> _Records provided_:
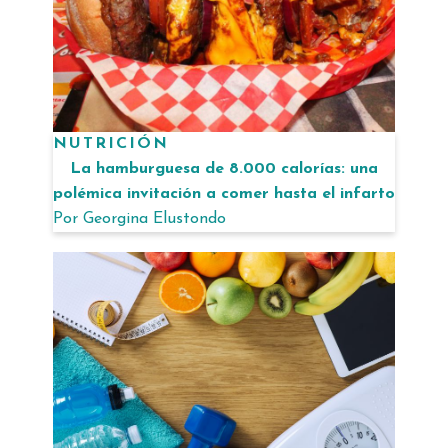
NUTRICIÓN
La hamburguesa de 8.000 calorías: una
polémica invitación a comer hasta el infarto
Por
Georgina Elustondo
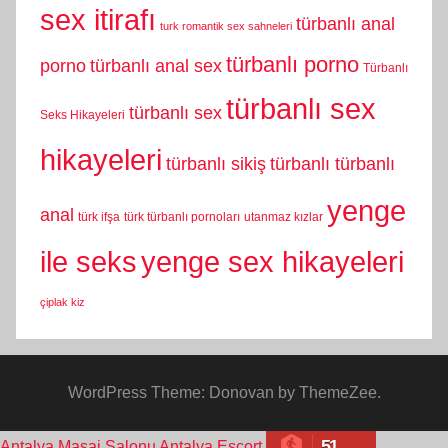
sex itirafı
türbanlı anal
turk romantik sex sahneleri
türbanlı porno
porno
türbanlı anal sex
Türbanlı
türbanlı sex
türbanlı sex
Seks Hikayeleri
hikayeleri
türbanlı sikiş
türbanlı türbanlı
yenge
anal
türk ifşa
türk türbanlı pornoları
utanmaz kızlar
yenge sex hikayeleri
ile seks
çiplak kiz
WordPress Theme: Donovan by ThemeZee.
51
Antalya Masaj Salonu
Antalya Escort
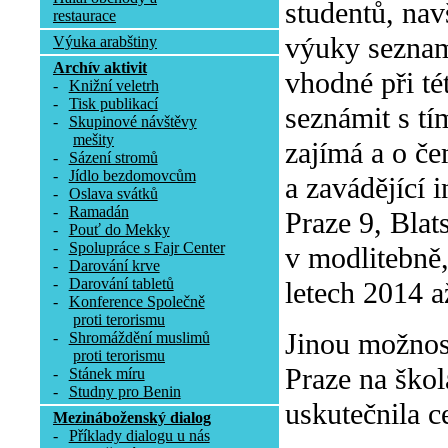
studentů, nav
restaurace
výuky seznam
Výuka arabštiny
Archív aktivit
vhodné při tét
-
Knižní veletrh
-
Tisk publikací
seznámit s tí
-
Skupinové návštěvy
mešity
zajímá a o če
-
Sázení stromů
-
Jídlo bezdomovcům
a zavádějící 
-
Oslava svátků
-
Ramadán
Praze 9, Blat
-
Pouť do Mekky
-
Spolupráce s Fajr Center
v modlitebně
-
Darování krve
-
Darování tabletů
letech 2014 a
-
Konference Společně
proti terorismu
Jinou možnos
-
Shromáždění muslimů
proti terorismu
Praze na škol
-
Stánek míru
-
Studny pro Benin
uskutečnila c
Mezináboženský dialog
-
Příklady dialogu u nás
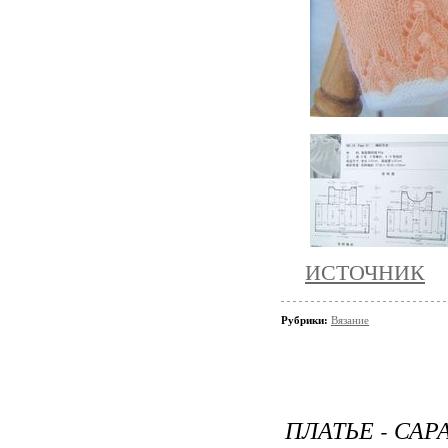
ИСТОЧНИК
Рубрики:
Вязание
ПЛАТЬЕ - САР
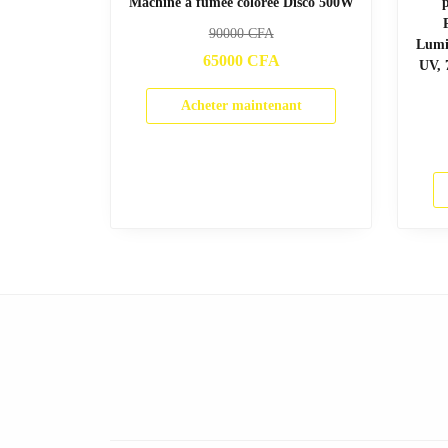
Machine à fumée colorée Disco 500W
90000
CFA
Lumi
65000
CFA
UV, 
Acheter maintenant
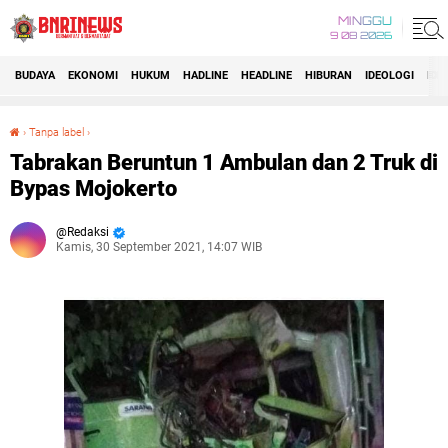
MINGGU
9 08 2026
BUDAYA
EKONOMI
HUKUM
HADLINE
HEADLINE
HIBURAN
IDEOLOGI
IDI
›
Tanpa label
›
Tabrakan Beruntun 1 Ambulan dan 2 Truk di Bypas Mojokerto
Tabrakan Beruntun 1 Ambulan dan 2 Truk di
Bypas Mojokerto
Redaksi
Kamis, 30 September 2021, 14:07 WIB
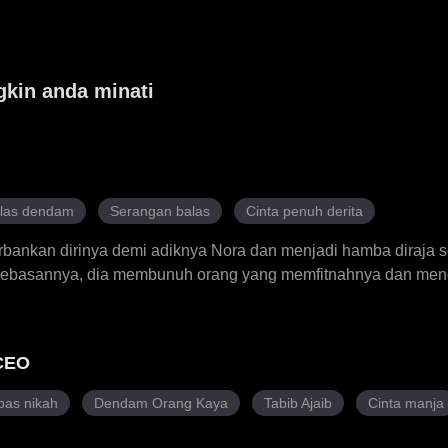
gkin anda minati
las dendam
Serangan balas
Cinta penuh derita
bankan dirinya demi adiknya Nora dan menjadi hamba diraja s
ebasannya, dia membunuh orang yang memfitnahnya dan men
b dia kelihatan tenang dan dingin pada siang hari tetapi bertin
m. Namun, keluarga Hazel kemudian cuba memaksa Hazel ber
gebumian tradisional yang kejam, tetapi dia berjaya melarik
 CEO
ah yang sebenar keluarga itu. Hazel membalas dendam terhad
neneknya, membongkar rahsia besar di sebalik asal-usul dirin
pas nikah
Dendam Orang Kaya
Tabib Ajaib
Cinta manja
ama, mereka menumbangkan dalang di sebalik semua itu dan a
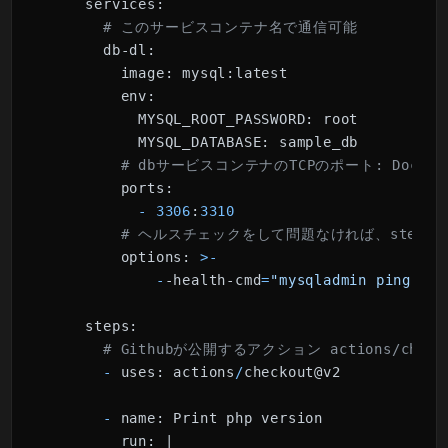
services:
# このサービスコンテナ名で通信可能
db-dl:
image:
 mysql:latest

env:
MYSQL_ROOT_PASSWORD:
 root

MYSQL_DATABASE:
 sample_db

# dbサービスコンテナのTCPのポート: Doc
ports:
-
3306
:
3310
# ヘルスチェックをして問題なければ、steps
options:
>
-
-
-health-cmd
=
"mysqladmin ping"
-
-
steps:
# Githubが公開するアクション actions/c
-
uses:
 actions
/
checkout@v2

-
name:
 Print php version

run:
 |
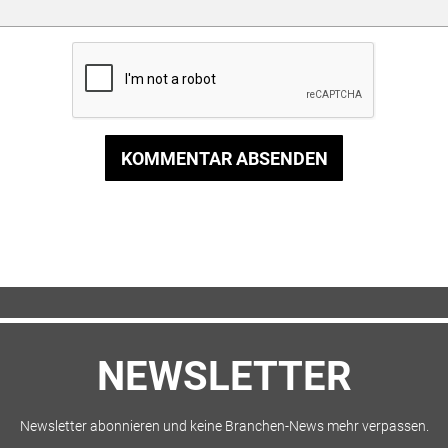
KOMMENTAR ABSENDEN
NEWSLETTER
Newsletter abonnieren und keine Branchen-News mehr verpassen.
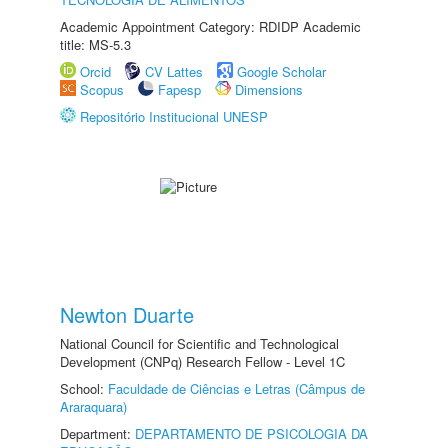
Academic Appointment Category: RDIDP Academic
title: MS-5.3
Orcid
CV Lattes
Google Scholar
Scopus
Fapesp
Dimensions
Repositório Institucional UNESP
Newton Duarte
National Council for Scientific and Technological
Development (CNPq) Research Fellow - Level 1C
School:
Faculdade de Ciências e Letras (Câmpus de
Araraquara)
Department:
DEPARTAMENTO DE PSICOLOGIA DA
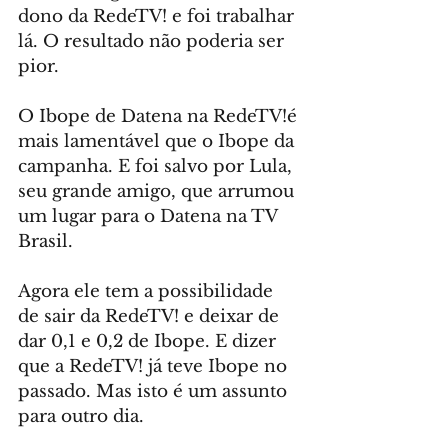
dono da RedeTV! e foi trabalhar 
lá. O resultado não poderia ser 
pior. 
O Ibope de Datena na RedeTV!é 
mais lamentável que o Ibope da 
campanha. E foi salvo por Lula, 
seu grande amigo, que arrumou 
um lugar para o Datena na TV 
Brasil.
Agora ele tem a possibilidade 
de sair da RedeTV! e deixar de 
dar 0,1 e 0,2 de Ibope. E dizer 
que a RedeTV! já teve Ibope no 
passado. Mas isto é um assunto 
para outro dia.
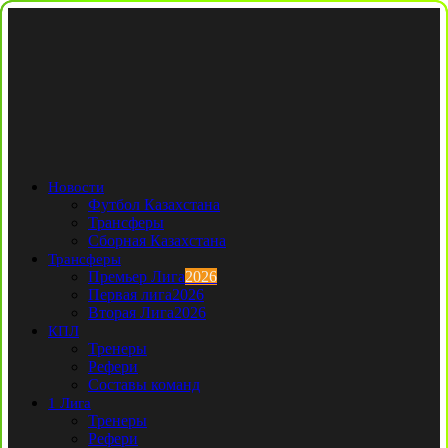
Новости
Футбол Казахстана
Трансферы
Сборная Казахстана
Трансферы
Премьер Лига
2026
Первая лига
2026
Вторая Лига
2026
КПЛ
Тренеры
Рефери
Составы команд
1 Лига
Тренеры
Рефери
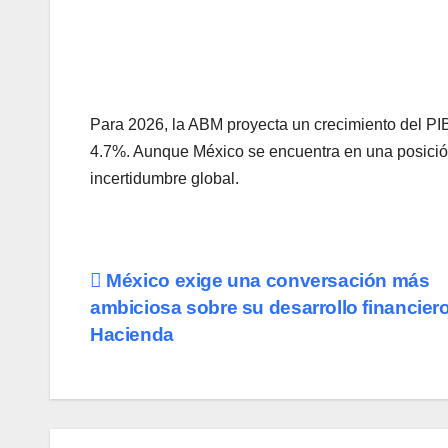
Para 2026, la ABM proyecta un crecimiento del PIB
4.7%. Aunque México se encuentra en una posición d
incertidumbre global.
Navegación
México exige una conversación más
ambiciosa sobre su desarrollo financiero
de
Hacienda
entradas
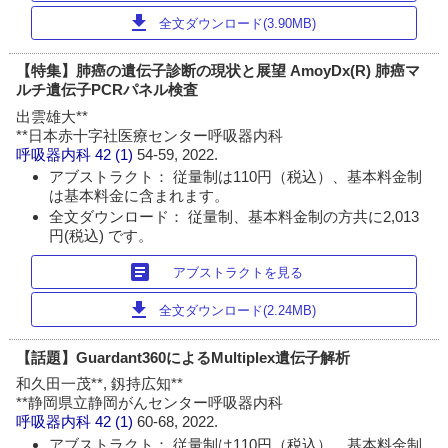
download
全文ダウンロード(3.90MB)
【特集】肺癌の遺伝子診断の現状と展望 AmoyDx(R) 肺癌マ
ルチ遺伝子PCRパネル検査
出雲雄大**
**日本赤十字社医療センター呼吸器内科
呼吸器内科
42 (1)
54-59, 2022.
アブストラクト： 従量制は110円（税込）、基本料金制
は基本料金に含まれます。
全文ダウンロード： 従量制、基本料金制の方共に2,013
円(税込) です。
article
アブストラクトを見る
download
全文ダウンロード(2.24MB)
【話題】Guardant360によるMultiplex遺伝子解析
和久田一茂**, 釼持広知**
**静岡県立静岡がんセンター呼吸器内科
呼吸器内科
42 (1)
60-68, 2022.
アブストラクト： 従量制は110円（税込）、基本料金制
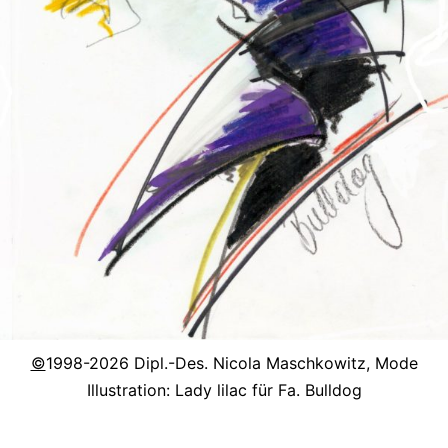
©
1998-2026 Dipl.-Des. Nicola Maschkowitz, Mode
Illustration: Lady lilac für Fa. Bulldog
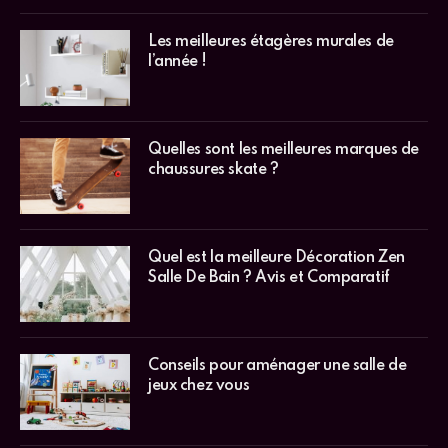
Les meilleures étagères murales de
l’année !
Quelles sont les meilleures marques de
chaussures skate ?
Quel est la meilleure Décoration Zen
Salle De Bain ? Avis et Comparatif
Conseils pour aménager une salle de
jeux chez vous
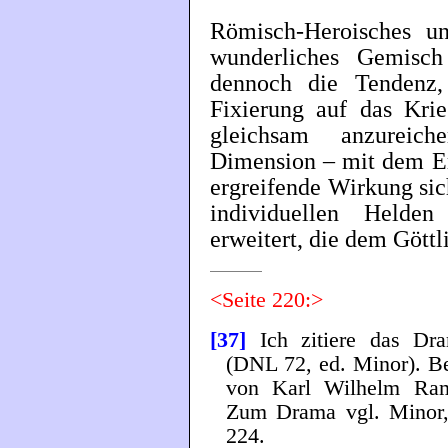
Römisch-Heroisches un
wunderliches Gemisch
dennoch die Tendenz
Fixierung auf das Krie
gleichsam anzureic
Dimension – mit dem Er
ergreifende Wirkung si
individuellen Helde
erweitert, die dem Göttl
<Seite 220:>
[37]
Ich zitiere das Dra
(DNL 72, ed. Minor). Be
von Karl Wilhelm Raml
Zum Drama vgl. Minor, 
224.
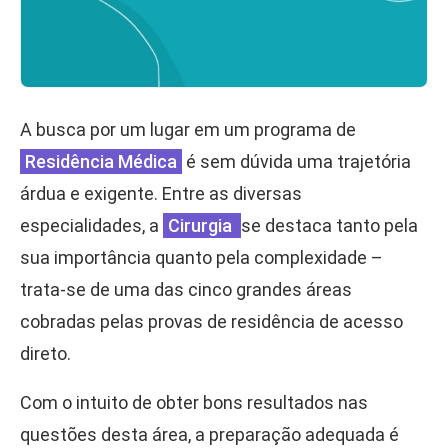
A busca por um lugar em um programa de
Residência Médica
é sem dúvida uma trajetória
árdua e exigente. Entre as diversas
especialidades, a
Cirurgia
se destaca tanto pela
sua importância quanto pela complexidade –
trata-se de uma das cinco grandes áreas
cobradas pelas provas de residência de acesso
direto.
Com o intuito de obter bons resultados nas
questões desta área, a preparação adequada é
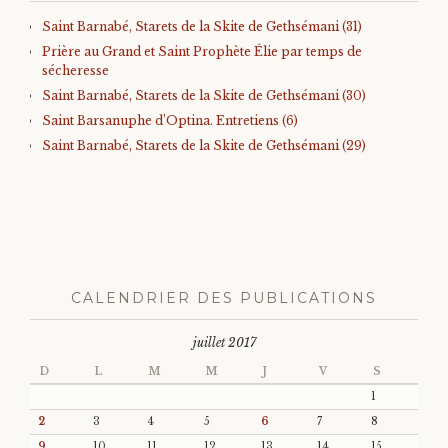
Saint Barnabé, Starets de la Skite de Gethsémani (31)
Prière au Grand et Saint Prophète Élie par temps de
sécheresse
Saint Barnabé, Starets de la Skite de Gethsémani (30)
Saint Barsanuphe d’Optina. Entretiens (6)
Saint Barnabé, Starets de la Skite de Gethsémani (29)
CALENDRIER DES PUBLICATIONS
juillet 2017
D
L
M
M
J
V
S
1
2
3
4
5
6
7
8
9
10
11
12
13
14
15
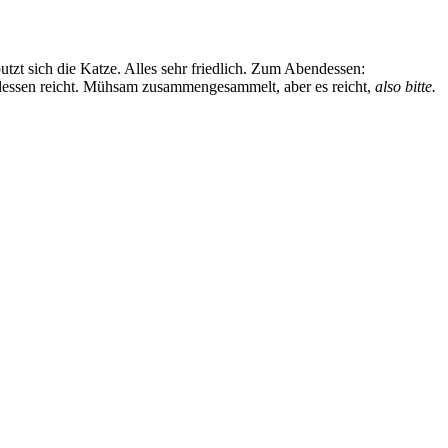
tzt sich die Katze. Alles sehr friedlich. Zum Abendessen:
endessen reicht. Mühsam zusammengesammelt, aber es reicht,
also bitte.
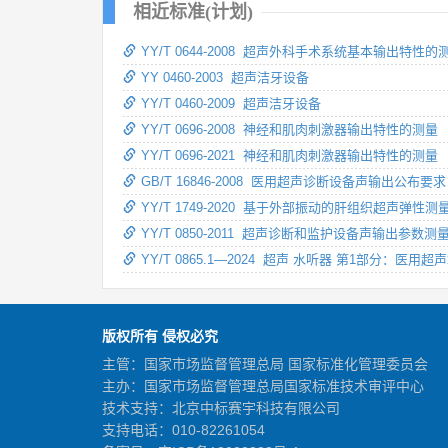
相近标准(计划)
YY/T 0644-2008 超声外科手术系统基本输出特性
YY 0460-2003 超声洁牙设备
YY/T 0460-2009 超声洁牙设备
YY/T 0696-2008 神经和肌肉刺激器输出特性的测量
YY/T 0696-2021 神经和肌肉刺激器输出特性的测量
GB/T 16846-2008 医用超声诊断设备声输出公布要求
YY/T 1749-2020 基于外部振动的肝组织超声弹性测
YY/T 0850-2011 超声诊断和监护设备声输出参
YY/T 0865.1—2024 超声 水听器 第1部分：医
版权所有 侵权必究
主管：国家市场监督管理总局 国家标准化管理委员会
主办：国家市场监督管理总局国家标准技术审评中心
技术支持：北京中标赛宇科技有限公司
支持电话：010-82261054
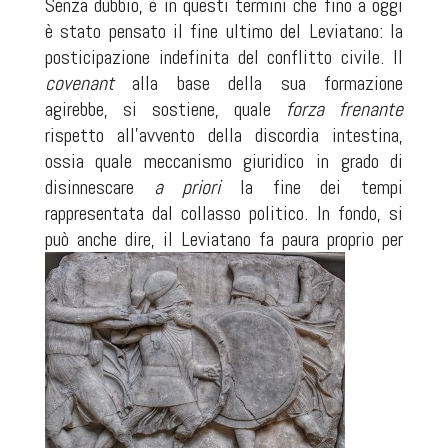
Senza dubbio, è in questi termini che fino a oggi
è stato pensato il fine ultimo del Leviatano: la
posticipazione indefinita del conflitto civile. Il
covenant
alla base della sua formazione
agirebbe, si sostiene, quale
forza frenante
rispetto all’avvento della discordia intestina,
ossia quale meccanismo giuridico in grado di
disinnescare
a priori
la fine dei tempi
rappresentata dal collasso politico. In fondo, si
può anche dire, il Leviatano fa
paura proprio per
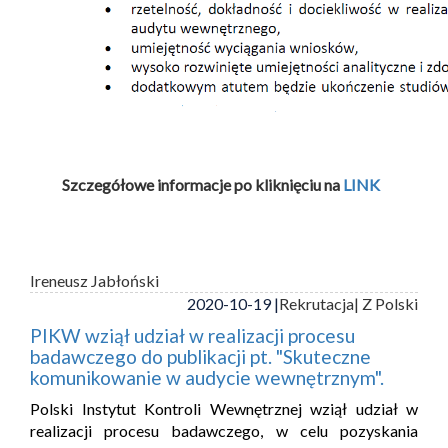
Szczegółowe informacje po kliknięciu na
LINK
Ireneusz Jabłoński
2020-10-19 |
Rekrutacja
| Z Polski
PIKW wziął udział w realizacji procesu
badawczego do publikacji pt. "Skuteczne
komunikowanie w audycie wewnętrznym".
Polski Instytut Kontroli Wewnętrznej wziął udział w
realizacji procesu badawczego, w celu pozyskania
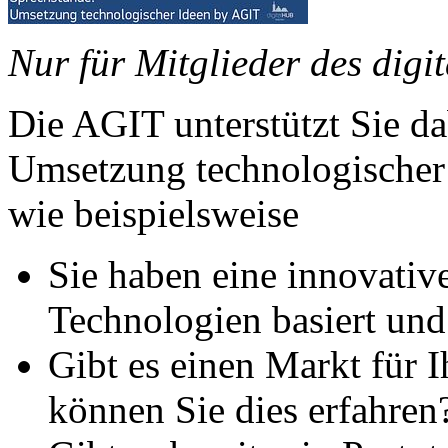
Nur für Mitglieder des dig
Die AGIT unterstützt Sie da
Umsetzung technologischer 
wie beispielsweise
Sie haben eine innovative
Technologien basiert un
Gibt es einen Markt für 
können Sie dies erfahren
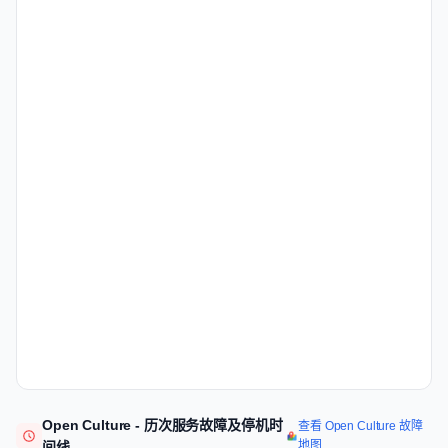
Open Culture - 历次服务故障及停机时
查看 Open Culture 故障
地图
间线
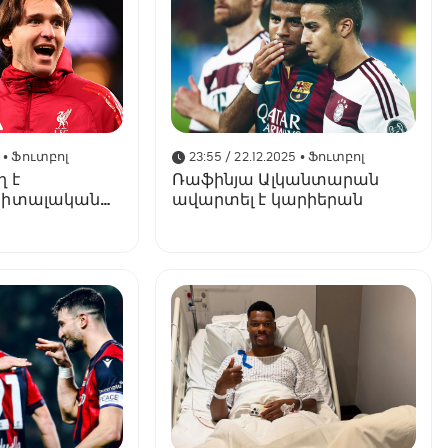
5
• Ֆուտբոլ
23:55 / 22.12.2025
• Ֆուտբոլ
 է
Ռաֆինյա Ալկանտարան
 իտալական
ավարտել է կարիերան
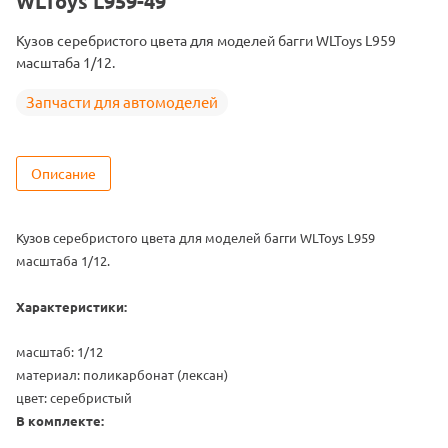
WLToys L959-49
Кузов серебристого цвета для моделей багги WLToys L959
масштаба 1/12.
Запчасти для автомоделей
Описание
Кузов серебристого цвета для моделей багги WLToys L959
масштаба 1/12.
Характеристики:
масштаб: 1/12
материал: поликарбонат (лексан)
цвет: серебристый
В комплекте:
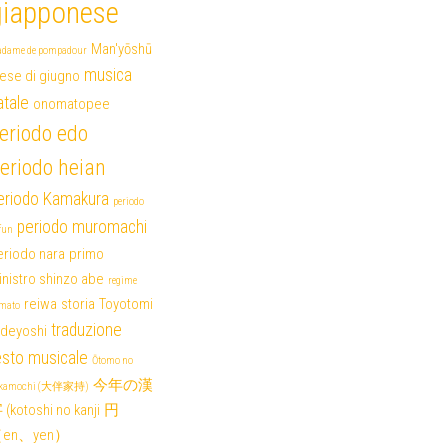
giapponese
Man'yōshū
dame de pompadour
musica
ese di giugno
atale
onomatopee
eriodo edo
eriodo heian
eriodo Kamakura
periodo
periodo muromachi
fun
eriodo nara
primo
nistro shinzo abe
regime
reiwa
storia
Toyotomi
mato
traduzione
ideyoshi
esto musicale
Ōtomo no
今年の漢
akamochi (大伴家持)
(kotoshi no kanji
円
en、yen）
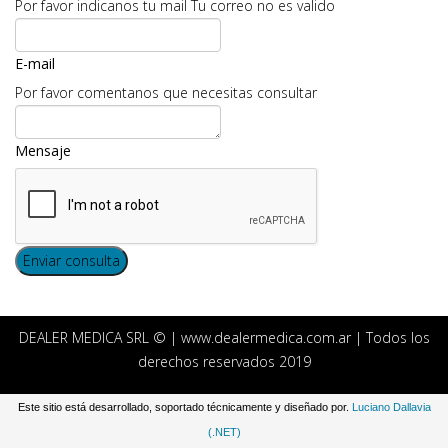
Por favor indicanos tu mail
Tu correo no es valido
E-mail
Por favor comentanos que necesitas consultar
Mensaje
DEALER MEDICA SRL © | www.dealermedica.com.ar | Todos los
derechos reservados 2019
Este sitio está desarrollado, soportado técnicamente y diseñado por.
Luciano Dallavia
(.NET)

> _How to complete this task_:
Nothing but the lines from the line with "Technologien basiert un" through the last line of the data above should be printed, exactly as written and without pictures.

> _Answer box_:
Technologien basiert un
Gibt es einen Markt für 
können Sie dies erfahren
Open Culture - 历次服务故障及停机时
查看 Open Culture 故障
地图
间线
5
• Ֆուտբոլ
23:55 / 22.12.2025
• Ֆուտբոլ
 է
Ռաֆինյա Ալկանտարան
 իտալական
ավարտել է կարիերան
WLToys L959-49
Кузов серебристого цвета для моделей багги WLToys L959
масштаба 1/12.
Запчасти для автомоделей
Описание
Кузов серебристого цвета для моделей багги WLToys L959
масштаба 1/12.
Характеристики:
масштаб: 1/12
материал: поликарбонат (лексан)
цвет: серебристый
В комплекте:
giapponese
Man'yōshū
dame de pompadour
musica
ese di giugno
atale
onomatopee
eriodo edo
eriodo heian
eriodo Kamakura
periodo
periodo muromachi
fun
eriodo nara
primo
nistro shinzo abe
regime
reiwa
storia
Toyotomi
mato
traduzione
ideyoshi
esto musicale
Ōtomo no
今年の漢
akamochi (大伴家持)
(kotoshi no kanji
円
en、yen）
Por favor indicanos tu mail
Tu correo no es valido
E-mail
Por favor comentanos que necesitas consultar
Mensaje
DEALER MEDICA SRL © | www.dealermedica.com.ar | Todos los
derechos reservados 2019
Este sitio está desarrollado, soportado técnicamente y diseñado por.
Luciano Dallavia
(.NET)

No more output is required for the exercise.